◆ Given entries
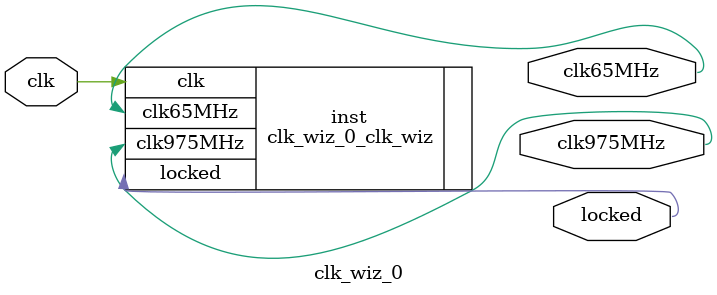
<source format=v>



`timescale 1ps/1ps

(* CORE_GENERATION_INFO = "clk_wiz_0,clk_wiz_v6_0_9_0_0,{component_name=clk_wiz_0,use_phase_alignment=true,use_min_o_jitter=false,use_max_i_jitter=false,use_dyn_phase_shift=false,use_inclk_switchover=false,use_dyn_reconfig=false,enable_axi=0,feedback_source=FDBK_AUTO,PRIMITIVE=MMCM,num_out_clk=2,clkin1_period=10.000,clkin2_period=10.000,use_power_down=false,use_reset=false,use_locked=true,use_inclk_stopped=false,feedback_type=SINGLE,CLOCK_MGR_TYPE=NA,manual_override=false}" *)

module clk_wiz_0 
 (
  // Clock out ports
  output        clk975MHz,
  output        clk65MHz,
  // Status and control signals
  output        locked,
 // Clock in ports
  input         clk
 );

  clk_wiz_0_clk_wiz inst
  (
  // Clock out ports  
  .clk975MHz(clk975MHz),
  .clk65MHz(clk65MHz),
  // Status and control signals               
  .locked(locked),
 // Clock in ports
  .clk(clk)
  );

endmodule

</source>
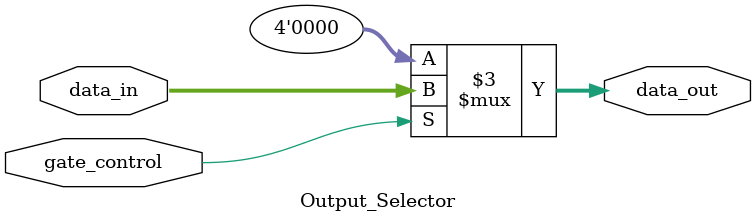
<source format=sv>
module Gated_AND_Top (
    input        enable,
    input  [3:0] vec_a, vec_b,
    output [3:0] res
);
    wire        gate_control;
    wire  [3:0] and_result;
    
    // Gate controller instance
    Gate_Controller u_controller (
        .enable       (enable),
        .gate_control (gate_control)
    );
    
    // Vector AND operation instance
    Vector_AND u_vector_and (
        .vec_a      (vec_a),
        .vec_b      (vec_b),
        .and_result (and_result)
    );
    
    // Output selector instance
    Output_Selector u_selector (
        .gate_control (gate_control),
        .data_in      (and_result),
        .data_out     (res)
    );
    
endmodule

//===========================================================
// Module: Gate_Controller
// Description: Controls the gating signal
//===========================================================
module Gate_Controller (
    input  enable,
    output gate_control
);
    // Direct passthrough for this simple case
    assign gate_control = enable;
    
endmodule

//===========================================================
// Module: Vector_AND
// Description: Performs bitwise AND operation on input vectors
//===========================================================
module Vector_AND (
    input  [3:0] vec_a, vec_b,
    output [3:0] and_result
);
    // Compute bitwise AND
    assign and_result = vec_a & vec_b;
    
endmodule

//===========================================================
// Module: Output_Selector
// Description: Selects output based on gate control
//===========================================================
module Output_Selector (
    input        gate_control,
    input  [3:0] data_in,
    output reg [3:0] data_out
);
    // Select output based on gate control using if-else structure
    always @(*) begin
        if (gate_control) begin
            data_out = data_in;
        end
        else begin
            data_out = 4'b0000;
        end
    end
    
endmodule
</source>
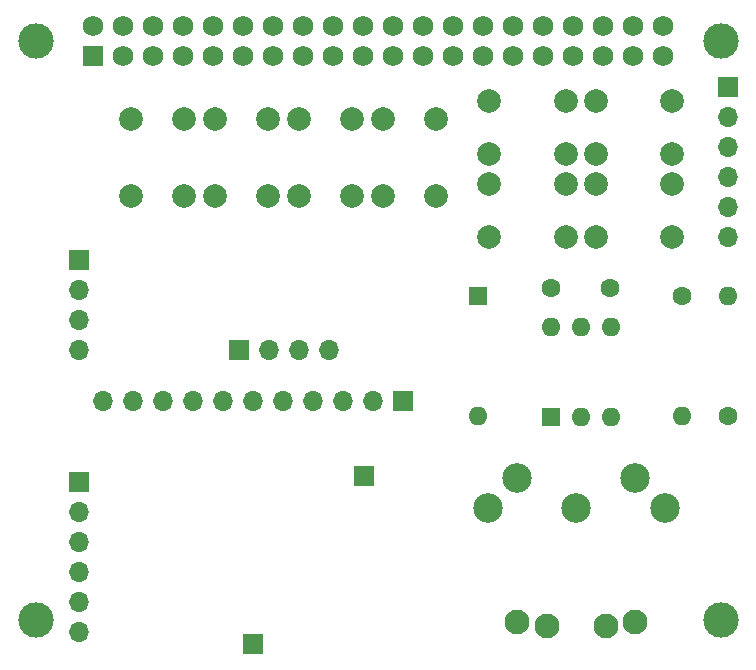
<source format=gbr>
G04 #@! TF.GenerationSoftware,KiCad,Pcbnew,(5.1.9-0-10_14)*
G04 #@! TF.CreationDate,2021-06-13T18:11:18+01:00*
G04 #@! TF.ProjectId,mt32-pi-midi-hat,6d743332-2d70-4692-9d6d-6964692d6861,rev?*
G04 #@! TF.SameCoordinates,Original*
G04 #@! TF.FileFunction,Soldermask,Bot*
G04 #@! TF.FilePolarity,Negative*
%FSLAX46Y46*%
G04 Gerber Fmt 4.6, Leading zero omitted, Abs format (unit mm)*
G04 Created by KiCad (PCBNEW (5.1.9-0-10_14)) date 2021-06-13 18:11:18*
%MOMM*%
%LPD*%
G01*
G04 APERTURE LIST*
%ADD10C,2.000000*%
%ADD11O,1.700000X1.700000*%
%ADD12R,1.700000X1.700000*%
%ADD13C,3.000000*%
%ADD14C,1.750000*%
%ADD15R,1.750000X1.750000*%
%ADD16O,1.600000X1.600000*%
%ADD17C,1.600000*%
%ADD18R,1.600000X1.600000*%
%ADD19C,2.500000*%
%ADD20C,2.100000*%
G04 APERTURE END LIST*
D10*
X110337600Y-85854400D03*
X114837600Y-85854400D03*
X110337600Y-92354400D03*
X114837600Y-92354400D03*
X117449600Y-85854400D03*
X121949600Y-85854400D03*
X117449600Y-92354400D03*
X121949600Y-92354400D03*
X124561600Y-85854400D03*
X129061600Y-85854400D03*
X124561600Y-92354400D03*
X129061600Y-92354400D03*
X131673600Y-85854400D03*
X136173600Y-85854400D03*
X131673600Y-92354400D03*
X136173600Y-92354400D03*
X156156800Y-91338400D03*
X156156800Y-95838400D03*
X149656800Y-91338400D03*
X149656800Y-95838400D03*
X156156800Y-84328000D03*
X156156800Y-88828000D03*
X149656800Y-84328000D03*
X149656800Y-88828000D03*
X147114400Y-84328000D03*
X147114400Y-88828000D03*
X140614400Y-84328000D03*
X140614400Y-88828000D03*
X147114400Y-91338400D03*
X147114400Y-95838400D03*
X140614400Y-91338400D03*
X140614400Y-95838400D03*
D11*
X160883600Y-95808800D03*
X160883600Y-93268800D03*
X160883600Y-90728800D03*
X160883600Y-88188800D03*
X160883600Y-85648800D03*
D12*
X160883600Y-83108800D03*
X120650000Y-130302000D03*
D11*
X127050800Y-105410000D03*
X124510800Y-105410000D03*
X121970800Y-105410000D03*
D12*
X119430800Y-105410000D03*
D11*
X107950000Y-109728000D03*
X110490000Y-109728000D03*
X113030000Y-109728000D03*
X115570000Y-109728000D03*
X118110000Y-109728000D03*
X120650000Y-109728000D03*
X123190000Y-109728000D03*
X125730000Y-109728000D03*
X128270000Y-109728000D03*
X130810000Y-109728000D03*
D12*
X133350000Y-109728000D03*
X130048000Y-116078000D03*
D13*
X160254500Y-128248000D03*
X102254500Y-128248000D03*
X160254500Y-79248000D03*
X102254500Y-79248000D03*
D14*
X155384500Y-80518000D03*
X155384500Y-77978000D03*
X152844500Y-80518000D03*
X152844500Y-77978000D03*
X150304500Y-80518000D03*
X150304500Y-77978000D03*
X147764500Y-80518000D03*
X147764500Y-77978000D03*
X145224500Y-80518000D03*
X145224500Y-77978000D03*
X137604500Y-77978000D03*
X137604500Y-80518000D03*
X132524500Y-77978000D03*
X132524500Y-80518000D03*
X129984500Y-77978000D03*
X129984500Y-80518000D03*
X127444500Y-77978000D03*
X127444500Y-80518000D03*
X124904500Y-77978000D03*
X124904500Y-80518000D03*
X122364500Y-77978000D03*
X122364500Y-80518000D03*
X119824500Y-77978000D03*
X119824500Y-80518000D03*
X117284500Y-77978000D03*
X117284500Y-80518000D03*
X114744500Y-77978000D03*
X114744500Y-80518000D03*
X112204500Y-77978000D03*
X112204500Y-80518000D03*
X109664500Y-77978000D03*
X109664500Y-80518000D03*
X107124500Y-77978000D03*
D15*
X107124500Y-80518000D03*
D14*
X135064500Y-80518000D03*
X135064500Y-77978000D03*
X142684500Y-77978000D03*
X142684500Y-80518000D03*
X140144500Y-77978000D03*
X140144500Y-80518000D03*
D16*
X160883600Y-100838000D03*
D17*
X160883600Y-110998000D03*
D16*
X156972000Y-110998000D03*
D17*
X156972000Y-100838000D03*
D16*
X139700000Y-110998000D03*
D18*
X139700000Y-100838000D03*
D19*
X153009600Y-116273200D03*
X143009600Y-116273200D03*
X155509600Y-118773200D03*
X148009600Y-118773200D03*
X140509600Y-118773200D03*
D20*
X143009600Y-128473200D03*
X153009600Y-128473200D03*
X145509600Y-128773200D03*
X150509600Y-128773200D03*
D11*
X105918000Y-129286000D03*
X105918000Y-126746000D03*
X105918000Y-124206000D03*
X105918000Y-121666000D03*
X105918000Y-119126000D03*
D12*
X105918000Y-116586000D03*
D17*
X150872200Y-100126800D03*
X145872200Y-100126800D03*
D16*
X145876000Y-103428800D03*
X150956000Y-111048800D03*
X148416000Y-103428800D03*
X148416000Y-111048800D03*
X150956000Y-103428800D03*
D18*
X145876000Y-111048800D03*
D11*
X105918000Y-105410000D03*
X105918000Y-102870000D03*
X105918000Y-100330000D03*
D12*
X105918000Y-97790000D03*
M02*

</source>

◆ Task brief
Scan the listing above for the line that has "X160883600Y-90728800D03*", then copy exactly from that line through the line that has "X145224500Y-77978000D03*".

◆ Written reply
X160883600Y-90728800D03*
X160883600Y-88188800D03*
X160883600Y-85648800D03*
D12*
X160883600Y-83108800D03*
X120650000Y-130302000D03*
D11*
X127050800Y-105410000D03*
X124510800Y-105410000D03*
X121970800Y-105410000D03*
D12*
X119430800Y-105410000D03*
D11*
X107950000Y-109728000D03*
X110490000Y-109728000D03*
X113030000Y-109728000D03*
X115570000Y-109728000D03*
X118110000Y-109728000D03*
X120650000Y-109728000D03*
X123190000Y-109728000D03*
X125730000Y-109728000D03*
X128270000Y-109728000D03*
X130810000Y-109728000D03*
D12*
X133350000Y-109728000D03*
X130048000Y-116078000D03*
D13*
X160254500Y-128248000D03*
X102254500Y-128248000D03*
X160254500Y-79248000D03*
X102254500Y-79248000D03*
D14*
X155384500Y-80518000D03*
X155384500Y-77978000D03*
X152844500Y-80518000D03*
X152844500Y-77978000D03*
X150304500Y-80518000D03*
X150304500Y-77978000D03*
X147764500Y-80518000D03*
X147764500Y-77978000D03*
X145224500Y-80518000D03*
X145224500Y-77978000D03*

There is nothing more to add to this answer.